Flavio Pintarelli, semiologo bolzanino, per la sua conferenza-talk ha preparato un discorso sull’architettura ostile. Partendo dalla storia della Panchina di Camden -un oggetto di arredo pubblico (un anti oggetto?) disegnato per essere scomodo e quindi disincentivare “i comportamenti antisociali” (dormire all’aperto, nascondere stupefacenti, usare lo sketeboard)- Pintarelli, da bravo semiologo, ci ricorda che termini come “decoro urbano” e “degrado” sono di derivazione militare, è il soldato meritevole a essere decorato con stellette e nastrini. Il discorso prosegue con la storia dello skateboarding. In occasione di una siccità che colpì la California meridionale a metà anni ’70 gli skater, ex surfisti, scoprirono che le superfici stondate e rasate delle piscine vuote erano ottime per praticare loop e tricks. Sono stati proprio gli skater a dimostrare che la camden bench non riesce del tutto a essere ostile, perché, con un po’ di pratica, è possibile skatearci sopra. In sostanza la storia degli skater ci esplica come spesso sono le sottoculture urbane, Pintarelli cita anche il caso del sito Undercroft nella South bank londinese, a riutilizzare spazi abbandonati. Chi vive e usa uno spazio vi lascia un segno e ne definisce l’identità. A chi scrive viene in mente che i parchi cittadini talvolta sono popolati soltanto da persone non originarie delle nostre latitudini, ancora abituate a godere del verde cittadino. Eppure il parco nasce come luogo di svago per tutti gli abitanti delle città, ricordiamo il celebre dipinto Una domenica pomeriggio sull’isola della Grande-Jatte di C. Pissarro, in cui i borghesi parigini di fine ‘800 si godono la domenica al parco.
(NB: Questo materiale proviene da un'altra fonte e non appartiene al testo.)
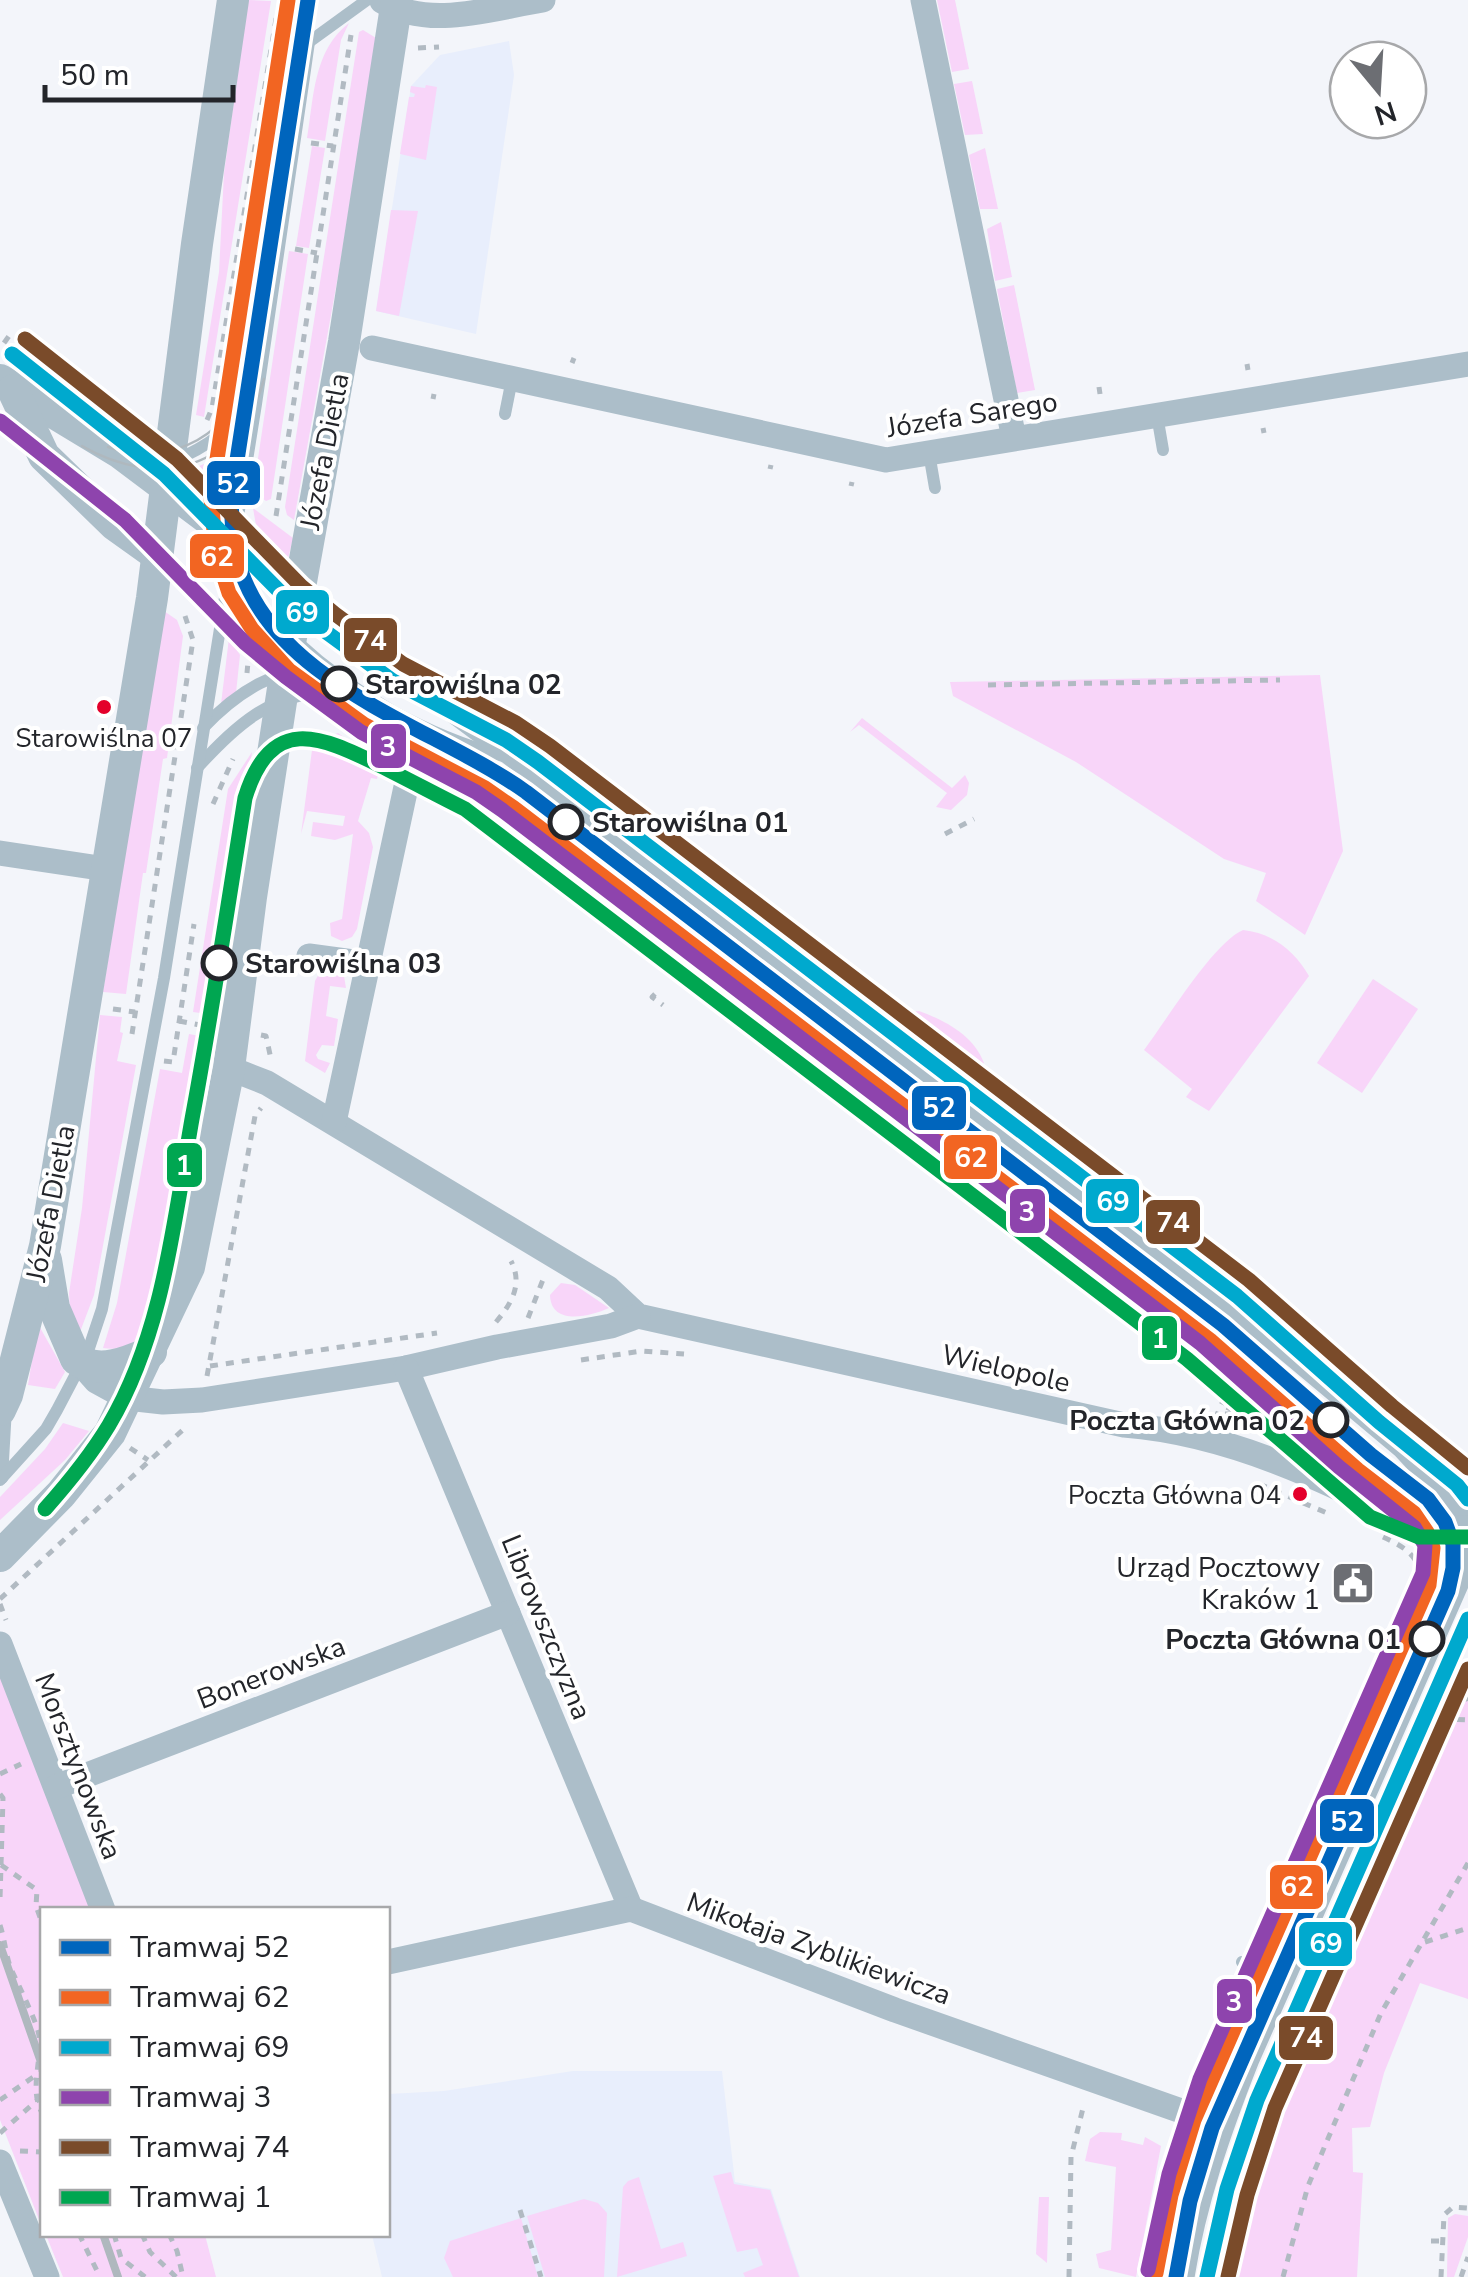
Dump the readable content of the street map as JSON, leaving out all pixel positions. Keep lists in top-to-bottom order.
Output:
{
  "streets": {
    "street": [
      "Józefa Sarego",
      "Józefa Dietla",
      "Wielopole",
      "Librowszczyzna",
      "Bonerowska",
      "Morsztynowska",
      "Mikołaja Zyblikiewicza"
    ]
  },
  "crossings": [
    ["Józefa Dietla", "Wielopole"],
    ["Wielopole", "Librowszczyzna"],
    ["Librowszczyzna", "Bonerowska"],
    ["Librowszczyzna", "Mikołaja Zyblikiewicza"],
    ["Bonerowska", "Morsztynowska"]
  ],
  "places": {
    "other": [
      "Starowiślna 02",
      "Starowiślna 07",
      "Starowiślna 01",
      "Starowiślna 03",
      "Poczta Główna 02",
      "Poczta Główna 04",
      "Poczta Główna 01"
    ],
    "public building": ["Urząd Pocztowy Kraków 1"]
  },
  "lines": [
    "tram line 52",
    "tram line 62",
    "tram line 74",
    "tram line 69",
    "tram line 3",
    "tram line 1"
  ],
  "legend": [
    "Tramwaj 52",
    "Tramwaj 62",
    "Tramwaj 69",
    "Tramwaj 3",
    "Tramwaj 74",
    "Tramwaj 1"
  ],
  "scale_bar": "50 m",
  "north": "bottom"
}
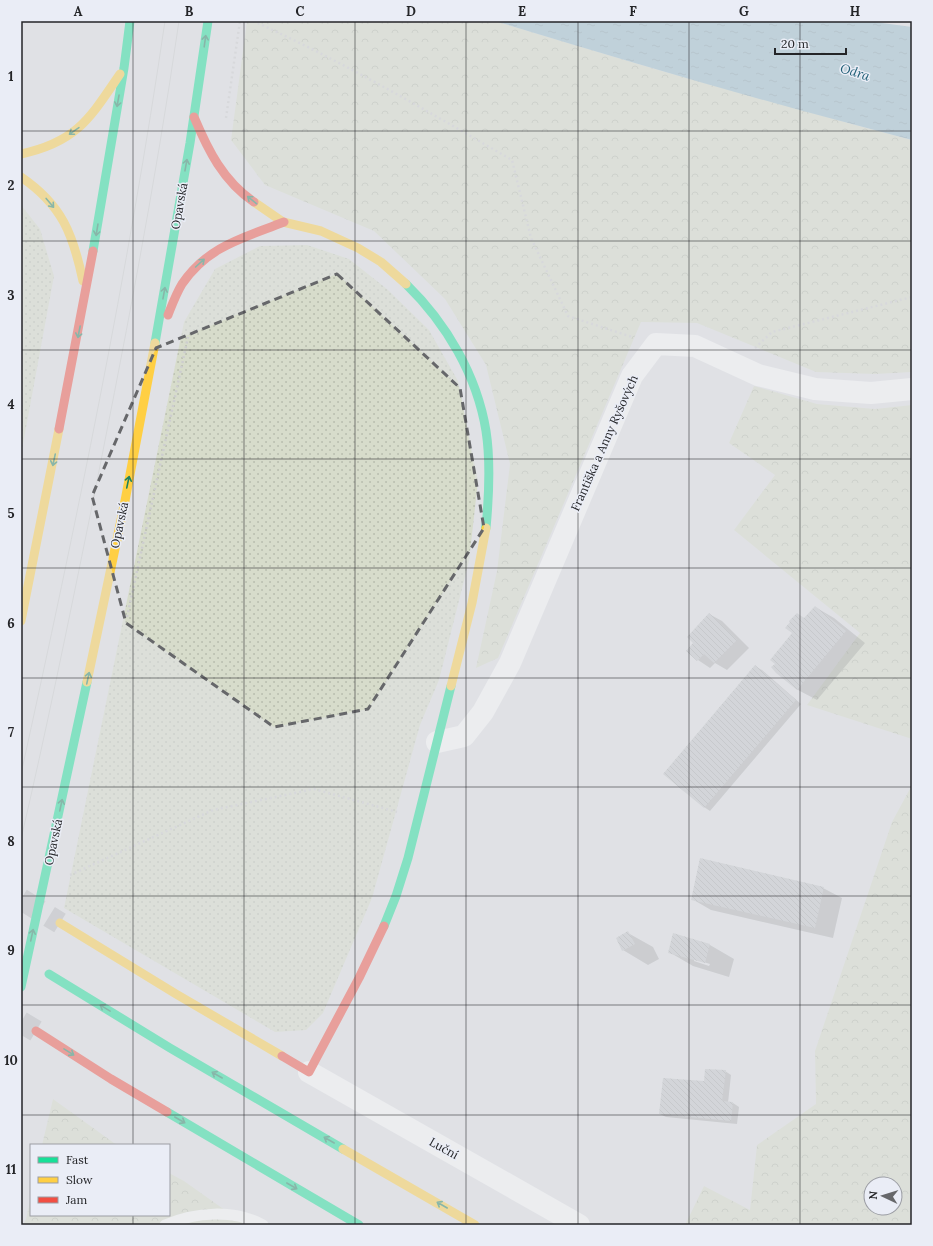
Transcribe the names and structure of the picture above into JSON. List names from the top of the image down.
{
  "streets": {
    "main road": ["Opavská"],
    "street": ["Františka a Anny Ryšových", "Luční"]
  },
  "water": ["Odra"],
  "legend": ["Fast", "Slow", "Jam"],
  "scale_bar": "20 m",
  "north": "left",
  "grid": {
    "columns": [
      "A",
      "B",
      "C",
      "D",
      "E",
      "F",
      "G",
      "H"
    ],
    "rows": [
      "1",
      "2",
      "3",
      "4",
      "5",
      "6",
      "7",
      "8",
      "9",
      "10",
      "11"
    ]
  }
}
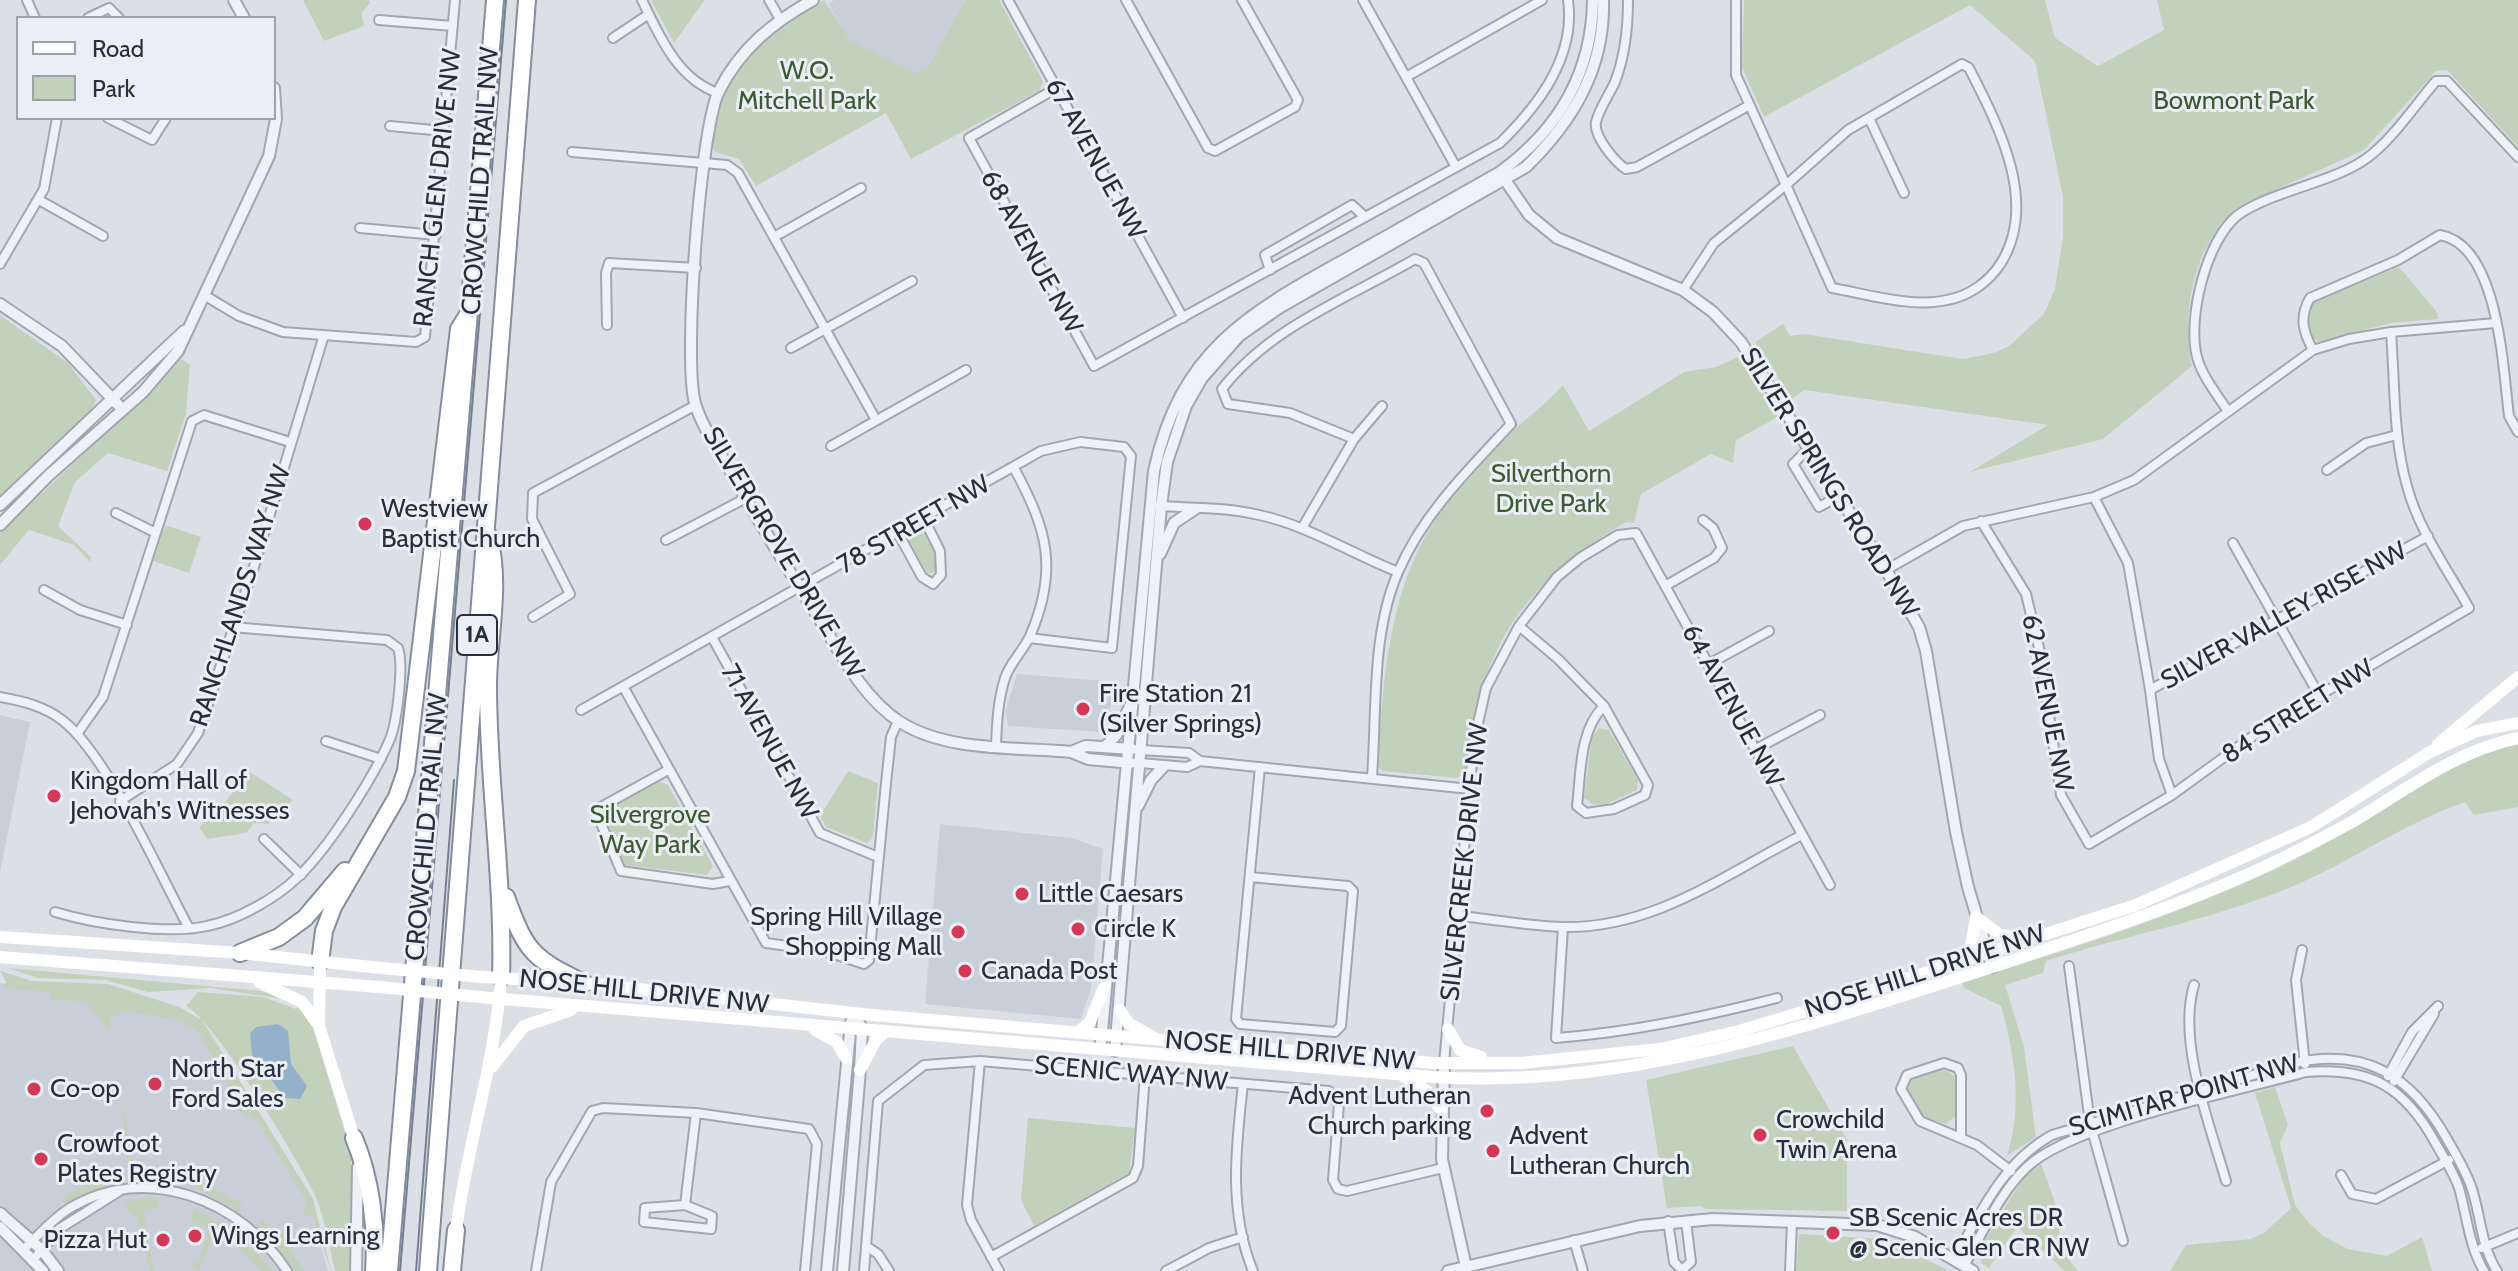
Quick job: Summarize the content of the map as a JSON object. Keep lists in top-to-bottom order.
{
  "streets": {
    "highway": ["CROWCHILD TRAIL NW", "1A"],
    "main road": ["NOSE HILL DRIVE NW"],
    "street": [
      "67 AVENUE NW",
      "RANCH GLEN DRIVE NW",
      "68 AVENUE NW",
      "SILVER SPRINGS ROAD NW",
      "78 STREET NW",
      "SILVERGROVE DRIVE NW",
      "RANCHLANDS WAY NW",
      "SILVER VALLEY RISE NW",
      "62 AVENUE NW",
      "64 AVENUE NW",
      "84 STREET NW",
      "71 AVENUE NW",
      "SILVERCREEK DRIVE NW",
      "SCENIC WAY NW",
      "SCIMITAR POINT NW"
    ]
  },
  "crossings": [
    ["67 AVENUE NW", "68 AVENUE NW"],
    ["RANCH GLEN DRIVE NW", "RANCHLANDS WAY NW"],
    ["SILVER SPRINGS ROAD NW", "NOSE HILL DRIVE NW"],
    ["78 STREET NW", "SILVERGROVE DRIVE NW"],
    ["78 STREET NW", "71 AVENUE NW"],
    ["SILVERGROVE DRIVE NW", "SILVERCREEK DRIVE NW"],
    ["SILVER VALLEY RISE NW", "84 STREET NW"],
    ["62 AVENUE NW", "84 STREET NW"],
    ["64 AVENUE NW", "SILVERCREEK DRIVE NW"],
    ["SILVERCREEK DRIVE NW", "NOSE HILL DRIVE NW"]
  ],
  "parks": [
    "W.O. Mitchell Park",
    "Bowmont Park",
    "Silverthorn Drive Park",
    "Silvergrove Way Park"
  ],
  "places": [
    "Westview Baptist Church",
    "Fire Station 21 (Silver Springs)",
    "Kingdom Hall of Jehovah's Witnesses",
    "Little Caesars",
    "Circle K",
    "Spring Hill Village Shopping Mall",
    "Canada Post",
    "North Star Ford Sales",
    "Co-op",
    "Advent Lutheran Church parking",
    "Crowchild Twin Arena",
    "Advent Lutheran Church",
    "Crowfoot Plates Registry",
    "SB Scenic Acres DR @ Scenic Glen CR NW",
    "Wings Learning",
    "Pizza Hut"
  ],
  "legend": ["Road", "Park"]
}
Come ricorda Pintarelli è la modalità iperconnessa di un internet sempre più privatizzato a separare noi cittadini l’uno dall’altro. Reimpariamo dalle subculture urbane ad appropriarci degli spazi della città.

I sei esempi narrati sono solo una parte di tutto ciò che è stato il BAF. Filo conduttore è la volontà di raccontare i possibili approcci, i più disparati tra loro, sui temi dello spazio, dell’architettura e dell’abitare la città per incrementare la cultura architettonica a Bolzano.

Il Festival diventerà biennale. A questa edizione tutti hanno lavorato su base volontaria, compresi alcuni richiedenti asilo ospitati presso l’ex Hotel Alpi di via Alto Adige. Importante è stato il sostegno della Fondazione architettura Alto Adige.

A rivederci tra due anni.

* Trascrizione libera di un colloquio con tre dei quattro organizzatori: Giulia, Matteo, Michele.